Application Security 

  • Software Composition Analysis – Analysis of third party OSS dependencies
  • OSS Dependency License Check - All third party open-source dependency licenses are on the company’s whitelist of copyleft licenses
  • Container Scan - Vulnerabilities detected from a container image scan
  • SBOM - A valid SBOM was generated from source code or a container image by a valid source and signed by an a trusted source
  • SAST - Vulnerabilities detected from static application security testing
  • DAST - Vulnerabilities detected from dynamic application security testing
  • IAST - Routes and vulnerabilities detected from interactive application security testing
  • Secrets Detection - Detecting the use of secrets, including passords and API keys, in application source code
  • Manual Pen Test Workflow - Catalogued workflow stages and artifacts from manual penetration testing

Quality Assurance

  • Unit Test Report - Unit tests were executed and passing, and a full unit test report is produced
  • Unit Test Coverage (Overall) - Overall code coverage meets or exceeds minimum threshold
  • Unit Test Coverage (New) - Code coverage on new code added since last production release meets or exceeds minimum threshold
  • Static Code Analysis - Various metrics from static code analysis meet minimum thresholds (maintainability, reliability, etc.)
  • Functional Tests - Appropriate functional tests are executed and passed. If manual tests were run, test artifacts have been captured
  • Performance Tests - Performance test suite was executed and passed. If manual tests were run, test artifacts have been captured
  • Accessibility Tests - Accessibility test suite was executed and passed. If manual tests were run, test artifacts have been captured

Infrastructure 

  • IaC Configuration - Proactive detection of misconfiguration (root privileges, version pinning, policy as code, etc.)
  • IaC & GitOps Linting - Linting checks for Ansible and Terraform files, and Helm deployment charts.

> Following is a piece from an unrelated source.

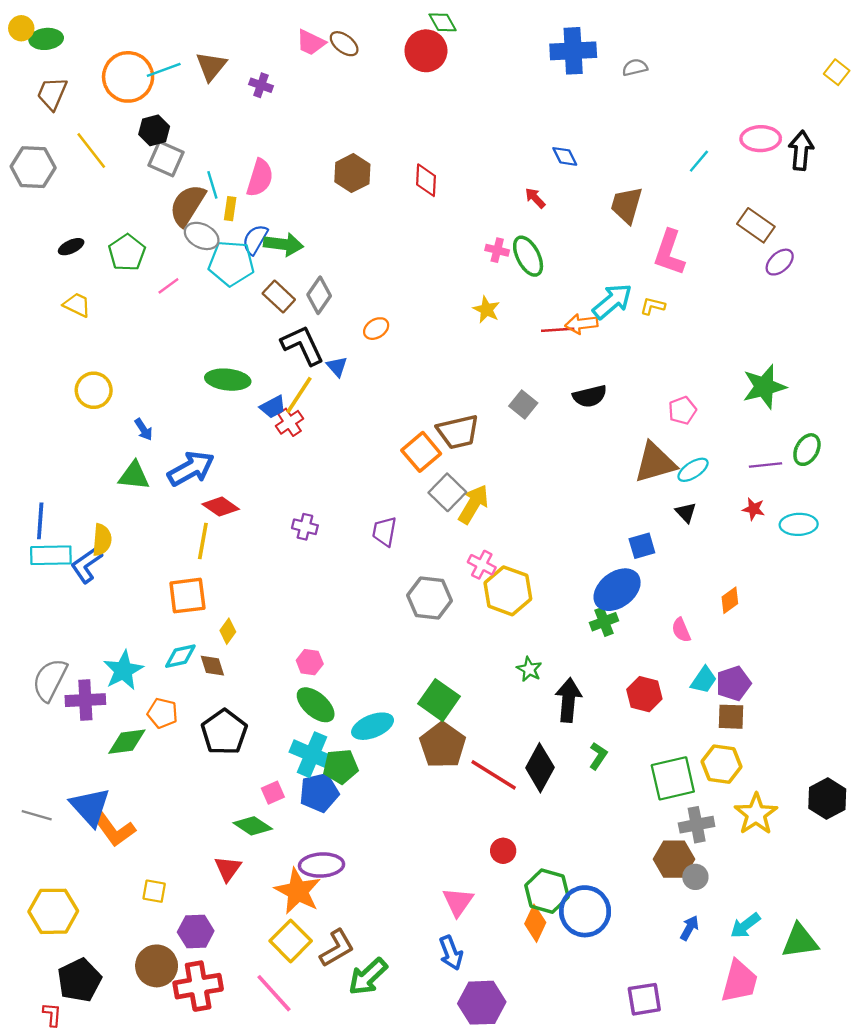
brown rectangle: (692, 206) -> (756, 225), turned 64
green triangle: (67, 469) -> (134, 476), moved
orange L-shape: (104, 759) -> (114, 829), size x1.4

Each of these controls plays a critical role in maintaining software integrity, security, and performance.

The Right Controls at the Right Time

Not all controls are applied at the same stage of development. Some, such as unit testing and code review, occur early in the process, while others, like penetration testing and compliance audits, take place later.Organizations must strategically layer these controls to balance security with agility, ensuring that safeguards enhance, rather than hinder, development velocity.

Fundamental Controls Provide Strong Protection

Implementing controls does not require excessive complexity. Effective security and compliance measures should be integrated seamlessly into the development workflow, rather than acting as obstacles to progress.For example, in home security, a locked door and security camera provide substantial protection without requiring an armed security team at every entrance. The same principle applies to software—while advanced security frameworks exist, even basic controls like automated testing, code reviews, and dependency scanning dramatically reduce risk.

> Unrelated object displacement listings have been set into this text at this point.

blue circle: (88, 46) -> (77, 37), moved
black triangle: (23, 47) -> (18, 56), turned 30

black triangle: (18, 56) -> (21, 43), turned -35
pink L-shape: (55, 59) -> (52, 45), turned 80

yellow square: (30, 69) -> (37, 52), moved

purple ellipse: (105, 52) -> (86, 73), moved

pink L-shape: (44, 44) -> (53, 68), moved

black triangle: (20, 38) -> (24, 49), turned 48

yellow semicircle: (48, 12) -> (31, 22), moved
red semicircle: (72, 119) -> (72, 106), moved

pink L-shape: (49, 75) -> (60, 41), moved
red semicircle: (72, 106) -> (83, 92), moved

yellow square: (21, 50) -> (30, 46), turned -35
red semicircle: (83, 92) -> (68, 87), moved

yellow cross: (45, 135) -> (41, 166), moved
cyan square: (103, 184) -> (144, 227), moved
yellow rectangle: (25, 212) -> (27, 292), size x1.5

Build for Resilience, Not Just Speed

The most effective engineering teams are not those constantly reacting to failures but those that have designed their systems to prevent failures before they occur.Every implemented control strengthens software reliability, security, and scalability. By integrating structured controls into the development process, teams can ship faster, reduce risk, and innovate with confidence.At Fianu, we believe in controls that accelerate, rather than restrict, software development. The right safeguards make high-velocity engineering sustainable, ensuring that organizations can build at scale—without compromising stability.